- PROBLEM DETAILS -
Reproduce the data below verbatim, line by line, and omit the pictures from your reply.

★ ★ ★ ★

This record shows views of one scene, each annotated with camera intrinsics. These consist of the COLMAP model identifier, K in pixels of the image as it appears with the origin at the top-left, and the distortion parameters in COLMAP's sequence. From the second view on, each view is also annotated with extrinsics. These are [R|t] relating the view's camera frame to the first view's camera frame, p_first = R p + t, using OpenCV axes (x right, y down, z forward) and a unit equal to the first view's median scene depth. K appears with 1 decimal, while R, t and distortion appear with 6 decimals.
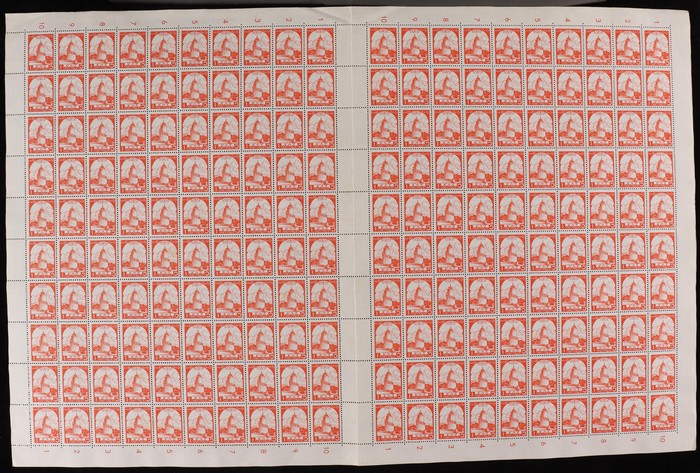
lens RADIAL K [[622.4, 0, 346.6], [0, 622.4, 234.8], [0, 0, 1]] dist [-0.020211, 0.005920]
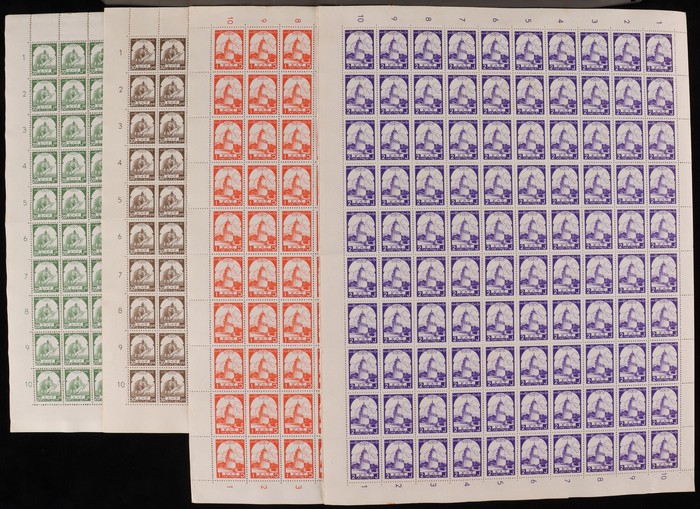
lens RADIAL K [[676.1, 0, 356.2], [0, 676.1, 251.9], [0, 0, 1]] dist [-0.063585, 0.000000]
pose [[0.999698, 0.003404, -0.024343, 0.305177], [-0.003489, 0.999988, -0.003440, -0.004119], [0.024331, 0.003524, 0.999698, 0.019054]]
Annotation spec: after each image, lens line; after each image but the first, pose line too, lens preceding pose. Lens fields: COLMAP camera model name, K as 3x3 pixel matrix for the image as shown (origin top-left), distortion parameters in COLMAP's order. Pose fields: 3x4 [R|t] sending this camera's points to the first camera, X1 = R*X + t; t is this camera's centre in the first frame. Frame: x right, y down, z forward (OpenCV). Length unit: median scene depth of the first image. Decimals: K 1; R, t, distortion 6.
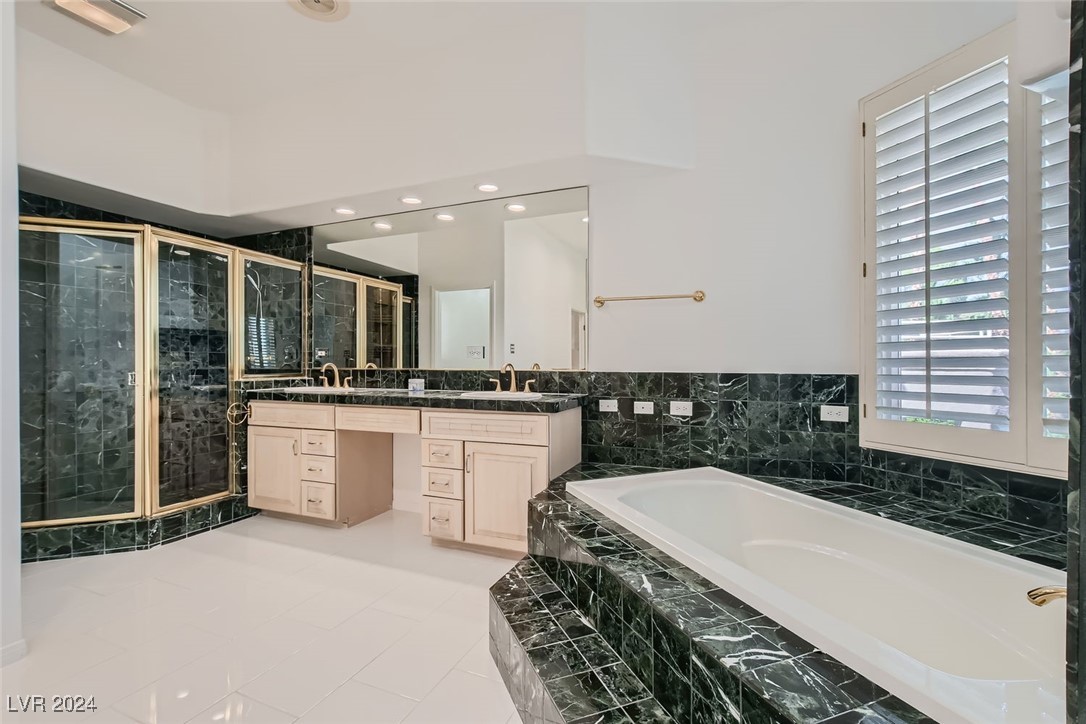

★ ★ ★ ★

- WRITTEN SOLUTION -
This record shows views of one scene, each annotated with camera intrinsics. These consist of the COLMAP model identifier, K in pixels of the image as it appears with the origin at the top-left, and the distortion parameters in COLMAP's sequence. From the second view on, each view is also annotated with extrinsics. These are [R|t] relating the view's camera frame to the first view's camera frame, p_first = R p + t, using OpenCV axes (x right, y down, z forward) and a unit equal to the first view's median scene depth. K appears with 1 decimal, while R, t and distortion appear with 6 decimals.
lens RADIAL K [[622.4, 0, 346.6], [0, 622.4, 234.8], [0, 0, 1]] dist [-0.020211, 0.005920]
lens RADIAL K [[676.1, 0, 356.2], [0, 676.1, 251.9], [0, 0, 1]] dist [-0.063585, 0.000000]
pose [[0.999698, 0.003404, -0.024343, 0.305177], [-0.003489, 0.999988, -0.003440, -0.004119], [0.024331, 0.003524, 0.999698, 0.019054]]
Annotation spec: after each image, lens line; after each image but the first, pose line too, lens preceding pose. Lens fields: COLMAP camera model name, K as 3x3 pixel matrix for the image as shown (origin top-left), distortion parameters in COLMAP's order. Pose fields: 3x4 [R|t] sending this camera's points to the first camera, X1 = R*X + t; t is this camera's centre in the first frame. Frame: x right, y down, z forward (OpenCV). Length unit: median scene depth of the first image. Decimals: K 1; R, t, distortion 6.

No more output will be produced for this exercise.